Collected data
═══

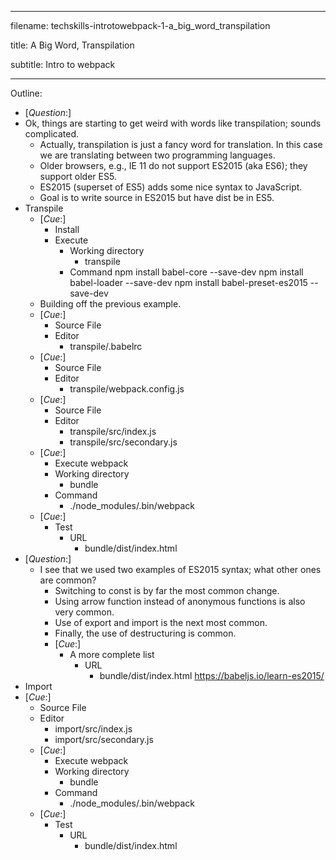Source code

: ----------------------------------

filename: techskills-introtowebpack-1-a_big_word_transpilation

title: A Big Word, Transpilation

subtitle: Intro to webpack

----------------------------------

Outline:

  - [_Question_:]
  - Ok, things are starting to get weird with words like transpilation; sounds complicated.
    - Actually, transpilation is just a fancy word for translation.  In this case we are translating between two programming languages.
    - Older browsers, e.g., IE 11 do not support ES2015 (aka ES6); they support older ES5.
    - ES2015 (superset of ES5) adds some nice syntax to JavaScript.
    - Goal is to write source in ES2015 but have dist be in ES5.
  - Transpile
    - [_Cue_:]
      - Install
      - Execute
        - Working directory
          - transpile
        - Command
          npm install babel-core --save-dev
          npm install babel-loader --save-dev
          npm install babel-preset-es2015 --save-dev
    - Building off the previous example.
    - [_Cue_:]
      - Source File
      - Editor
        - transpile/.babelrc
    - [_Cue_:]
      - Source File
      - Editor
        - transpile/webpack.config.js
    - [_Cue_:]
      - Source File
      - Editor
        - transpile/src/index.js
        - transpile/src/secondary.js
    - [_Cue_:]
       - Execute webpack
        - Working directory
          - bundle
        - Command
          - ./node_modules/.bin/webpack
    - [_Cue_:]
      - Test
        - URL
          - bundle/dist/index.html
  - [_Question_:]
    - I see that we used two examples of ES2015 syntax; what other ones are common?
      - Switching to const is by far the most common change.
      - Using arrow function instead of anonymous functions is also very common.
      - Use of export and import is the next most common.
      - Finally, the use of destructuring is common.
      - [_Cue_:]
        - A more complete list
          - URL
            - bundle/dist/index.html
              https://babeljs.io/learn-es2015/
  - Import
  - [_Cue_:]
    - Source File
    - Editor
      - import/src/index.js
      - import/src/secondary.js
    - [_Cue_:]
       - Execute webpack
        - Working directory
          - bundle
        - Command
          - ./node_modules/.bin/webpack
    - [_Cue_:]
      - Test
        - URL
          - bundle/dist/index.html
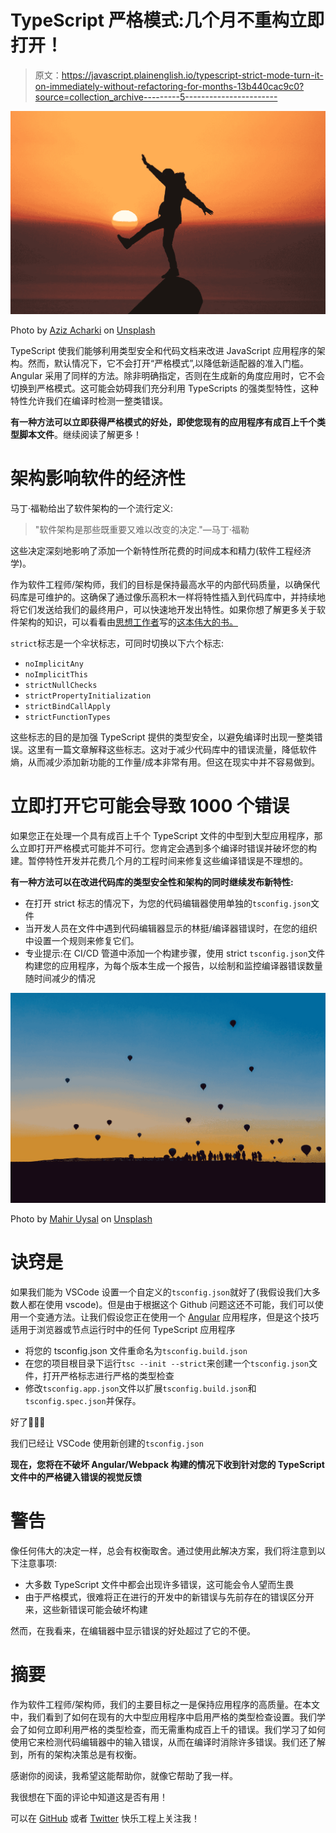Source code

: # TypeScript 严格模式:几个月不重构立即打开！

> 原文：<https://javascript.plainenglish.io/typescript-strict-mode-turn-it-on-immediately-without-refactoring-for-months-13b440cac9c0?source=collection_archive---------5----------------------->

![](img/2118ed391acb9e3dd670f28710e1f316.png)

Photo by [Aziz Acharki](https://unsplash.com/@acharki95?utm_source=medium&utm_medium=referral) on [Unsplash](https://unsplash.com?utm_source=medium&utm_medium=referral)

TypeScript 使我们能够利用类型安全和代码文档来改进 JavaScript 应用程序的架构。然而，默认情况下，它不会打开“严格模式”,以降低新适配器的准入门槛。Angular 采用了同样的方法。除非明确指定，否则在生成新的角度应用时，它不会切换到严格模式。这可能会妨碍我们充分利用 TypeScripts 的强类型特性，这种特性允许我们在编译时检测一整类错误。

**有一种方法可以立即获得严格模式的好处，即使您现有的应用程序有成百上千个类型脚本文件**。继续阅读了解更多！

# 架构影响软件的经济性

马丁·福勒给出了软件架构的一个流行定义:

> "软件架构是那些既重要又难以改变的决定."—马丁·福勒

这些决定深刻地影响了添加一个新特性所花费的时间成本和精力(软件工程经济学)。

作为软件工程师/架构师，我们的目标是保持最高水平的内部代码质量，以确保代码库是可维护的。这确保了通过像乐高积木一样将特性插入到代码库中，并持续地将它们发送给我们的最终用户，可以快速地开发出特性。如果你想了解更多关于软件架构的知识，可以看看由[思想工作者](https://www.thoughtworks.com/books)写的[这本伟大的书。](https://amzn.to/2Fo6uYc)

`strict`标志是一个伞状标志，可同时切换以下六个标志:

*   `noImplicitAny`
*   `noImplicitThis`
*   `strictNullChecks`
*   `strictPropertyInitialization`
*   `strictBindCallApply`
*   `strictFunctionTypes`

这些标志的目的是加强 TypeScript 提供的类型安全，以避免编译时出现一整类错误。这里有一篇文章解释这些标志。这对于减少代码库中的错误流量，降低软件熵，从而减少添加新功能的工作量/成本非常有用。但这在现实中并不容易做到。

# 立即打开它可能会导致 1000 个错误

如果您正在处理一个具有成百上千个 TypeScript 文件的中型到大型应用程序，那么立即打开严格模式可能并不可行。您肯定会遇到多个编译时错误并破坏您的构建。暂停特性开发并花费几个月的工程时间来修复这些编译错误是不理想的。

**有一种方法可以在改进代码库的类型安全性和架构的同时继续发布新特性:**

*   在打开 strict 标志的情况下，为您的代码编辑器使用单独的`tsconfig.json`文件
*   当开发人员在文件中遇到代码编辑器显示的林挺/编译器错误时，在您的组织中设置一个规则来修复它们。
*   专业提示:在 CI/CD 管道中添加一个构建步骤，使用 strict `tsconfig.json`文件构建您的应用程序，为每个版本生成一个报告，以绘制和监控编译器错误数量随时间减少的情况

![](img/4a023ee9938e8f145013ab726776bf59.png)

Photo by [Mahir Uysal](https://unsplash.com/@mahiruysal?utm_source=medium&utm_medium=referral) on [Unsplash](https://unsplash.com?utm_source=medium&utm_medium=referral)

# 诀窍是

如果我们能为 VSCode 设置一个自定义的`tsconfig.json`就好了(我假设我们大多数人都在使用 vscode)。但是由于根据这个 Github 问题这还不可能，我们可以使用一个变通方法。让我们假设您正在使用一个 [Angular](https://angular.io/) 应用程序，但是这个技巧适用于浏览器或节点运行时中的任何 TypeScript 应用程序

*   将您的 tsconfig.json 文件重命名为`tsconfig.build.json`
*   在您的项目根目录下运行`tsc --init --strict`来创建一个`tsconfig.json`文件，打开严格标志进行严格的类型检查
*   修改`tsconfig.app.json`文件以扩展`tsconfig.build.json`和`tsconfig.spec.json`并保存。

好了🎉🎉🎉

我们已经让 VSCode 使用新创建的`tsconfig.json`

**现在，您将在不破坏 Angular/Webpack 构建的情况下收到针对您的 TypeScript 文件中的严格键入错误的视觉反馈**

# 警告

像任何伟大的决定一样，总会有权衡取舍。通过使用此解决方案，我们将注意到以下注意事项:

*   大多数 TypeScript 文件中都会出现许多错误，这可能会令人望而生畏
*   由于严格模式，很难将正在进行的开发中的新错误与先前存在的错误区分开来，这些新错误可能会破坏构建

然而，在我看来，在编辑器中显示错误的好处超过了它的不便。

# 摘要

作为软件工程师/架构师，我们的主要目标之一是保持应用程序的高质量。在本文中，我们看到了如何在现有的大中型应用程序中启用严格的类型检查设置。我们学会了如何立即利用严格的类型检查，而无需重构成百上千的错误。我们学习了如何使用它来检测代码编辑器中的输入错误，从而在编译时消除许多错误。我们还了解到，所有的架构决策总是有权衡。

感谢你的阅读，我希望这能帮助你，就像它帮助了我一样。

我很想在下面的评论中知道这是否有用！

可以在 [GitHub](https://github.com/nivrith) 或者 [Twitter](https://twitter.com/_Nivrith_)
快乐工程上关注我！
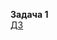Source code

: **Задача 1**  
[ДЗ](https://docs.google.com/document/d/1ictbDzNn_L4H37RDZobhyekFER8AMZ5EQITqje9FWNo/edit?usp=sharing)  
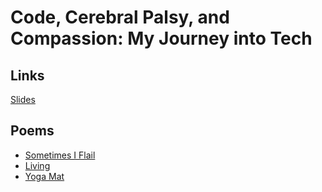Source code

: # Code, Cerebral Palsy, and Compassion: My Journey into Tech

## Links
[Slides](https://docs.google.com/presentation/d/1aAYaNmXsHgsX4tCmkLDdTsp-ZqFEfChntIda0F13Xug/edit?usp=sharing)

## Poems
- [Sometimes I Flail](poems/flail.txt)
- [Living](poems/living.txt)
- [Yoga Mat](poems/yoga.txt)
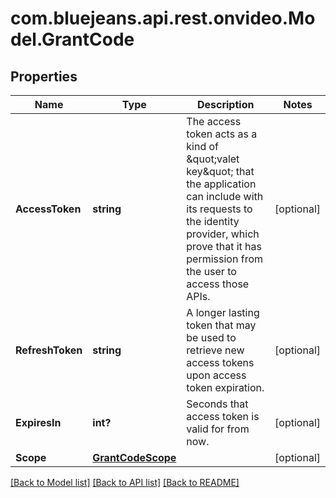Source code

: # com.bluejeans.api.rest.onvideo.Model.GrantCode
## Properties

Name | Type | Description | Notes
------------ | ------------- | ------------- | -------------
**AccessToken** | **string** | The access token acts as a kind of \&quot;valet key\&quot; that the application can include with its requests to the identity provider, which prove that it has permission from the user to access those APIs. | [optional] 
**RefreshToken** | **string** | A longer lasting token that may be used to retrieve new access tokens upon access token expiration. | [optional] 
**ExpiresIn** | **int?** | Seconds that access token is valid for from now. | [optional] 
**Scope** | [**GrantCodeScope**](GrantCodeScope.md) |  | [optional] 

[[Back to Model list]](../README.md#documentation-for-models) [[Back to API list]](../README.md#documentation-for-api-endpoints) [[Back to README]](../README.md)

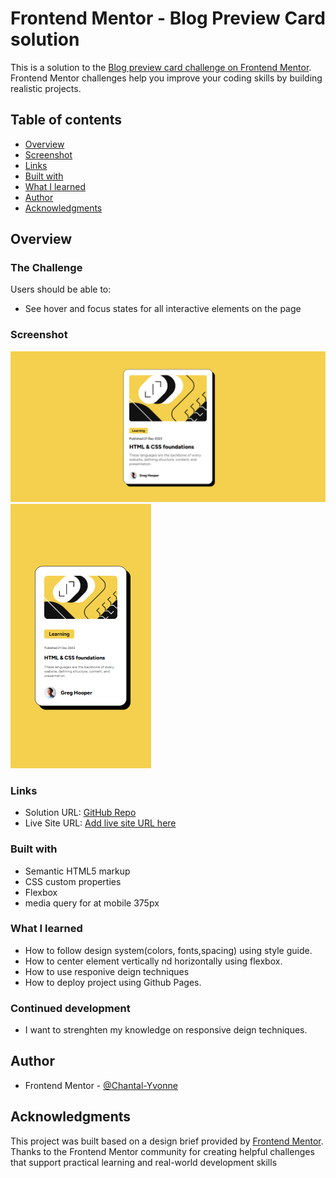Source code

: # Frontend Mentor - Blog Preview Card solution

This is a solution to the [Blog preview card challenge on Frontend Mentor](https://www.frontendmentor.io/challenges/blog-preview-card-ckPaj01IcS). Frontend Mentor challenges help you improve your coding skills by building realistic projects. 

## Table of contents

  - [Overview](#overview)
  - [Screenshot](#screenshot)
  - [Links](#links)
  - [Built with](#built-with)
  - [What I learned](#what-i-learned)
  - [Author](#author)
  - [Acknowledgments](#acknowledgments)


## Overview

### The Challenge
Users should be able to:

- See hover and focus states for all interactive elements on the page

### Screenshot

![Screenshot of the finished Blog preview card ](./assets/images/desktop-1440px.png)
![Screenshot of the finished Blog preview card ](./assets/images/mobile-375px.png)

### Links

- Solution URL: [GitHub Repo](https://github.com/Chantal-Yvonne/blog-preview-card)
- Live Site URL: [Add live site URL here]( https://chantal-yvonne.github.io/blog-preview-card/)

### Built with

- Semantic HTML5 markup
- CSS custom properties
- Flexbox
- media query for at mobile 375px


### What I learned
- How to follow  design system(colors, fonts,spacing) using  style guide.
- How to center element vertically nd horizontally using flexbox.
- How to use responive deign techniques
- How to deploy  project using Github Pages.

### Continued development
- I want to strenghten my knowledge on responsive deign techniques.

## Author

- Frontend Mentor - [@Chantal-Yvonne](https://www.frontendmentor.io/profile/Chantal-Yvonne)

## Acknowledgments

This project was built based on a design brief provided by [Frontend Mentor](https://www.frontendmentor.io/).
Thanks to the Frontend Mentor community for creating helpful challenges that support practical learning and real-world development skills

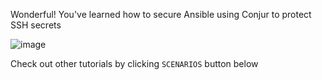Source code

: Wonderful! You've learned how to secure Ansible using Conjur to protect SSH secrets

![image](https://raw.githubusercontent.com/quincycheng/katacoda-scenarios/master/conjur-ansible-ssh/media/ansible.svg)

Check out other tutorials by clicking `SCENARIOS` button below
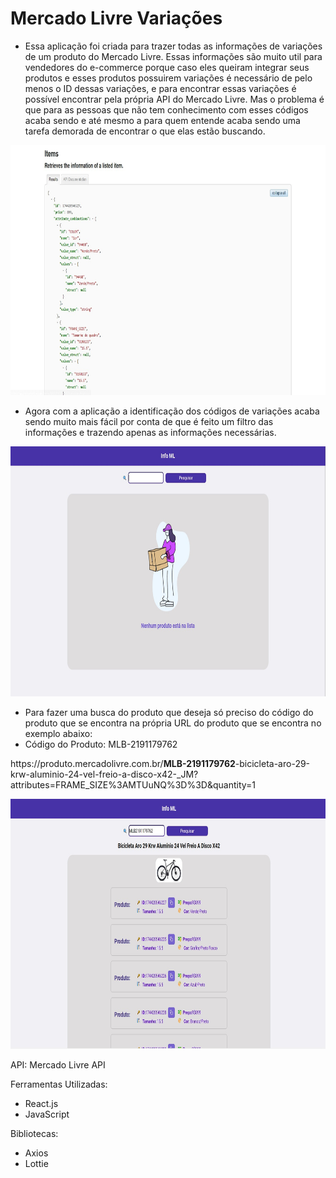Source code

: # Mercado Livre Variações

- Essa aplicação foi criada para trazer todas as informações de variações de um produto do Mercado Livre. Essas informações são muito util para vendedores do e-commerce porque caso eles queiram integrar seus produtos e esses produtos possuirem variações é necessário de pelo menos o ID dessas variações, e para encontrar essas variações é possível encontrar pela própria API do Mercado Livre. Mas o problema é que para as pessoas que não tem conhecimento com esses códigos acaba sendo e até mesmo a para quem entende acaba sendo uma tarefa demorada de encontrar o que elas estão buscando.

<img src='./assets/apiML.jpeg' height='400'/>

- Agora com a aplicação a identificação dos códigos de variações acaba sendo muito mais fácil por conta de que é feito um filtro das informações e trazendo apenas as informações necessárias.

<img src='./assets/imageEmpty.jpeg' height='400'/>

- Para fazer uma busca do produto que deseja só preciso do código do produto que se encontra na própria URL do produto que se encontra no exemplo abaixo:
- Código do Produto: MLB-2191179762

<p>https://produto.mercadolivre.com.br/<b>MLB-2191179762</b>-bicicleta-aro-29-krw-aluminio-24-vel-freio-a-disco-x42-_JM?attributes=FRAME_SIZE%3AMTUuNQ%3D%3D&quantity=1</p>


<img src='./assets/imageList.jpeg' height='400'/>

API:
Mercado Livre API

Ferramentas Utilizadas:
- React.js
- JavaScript

Bibliotecas:
- Axios
- Lottie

═══

**What needs to be done:**
Transcribe exactly, please, the lines between the start of the records above and the line holding "npm install babel-loader --save-dev", counting both of those lines and omitting pictures.

**Output:**
Source code

: ----------------------------------

filename: techskills-introtowebpack-1-a_big_word_transpilation

title: A Big Word, Transpilation

subtitle: Intro to webpack

----------------------------------

Outline:

  - [_Question_:]
  - Ok, things are starting to get weird with words like transpilation; sounds complicated.
    - Actually, transpilation is just a fancy word for translation.  In this case we are translating between two programming languages.
    - Older browsers, e.g., IE 11 do not support ES2015 (aka ES6); they support older ES5.
    - ES2015 (superset of ES5) adds some nice syntax to JavaScript.
    - Goal is to write source in ES2015 but have dist be in ES5.
  - Transpile
    - [_Cue_:]
      - Install
      - Execute
        - Working directory
          - transpile
        - Command
          npm install babel-core --save-dev
          npm install babel-loader --save-dev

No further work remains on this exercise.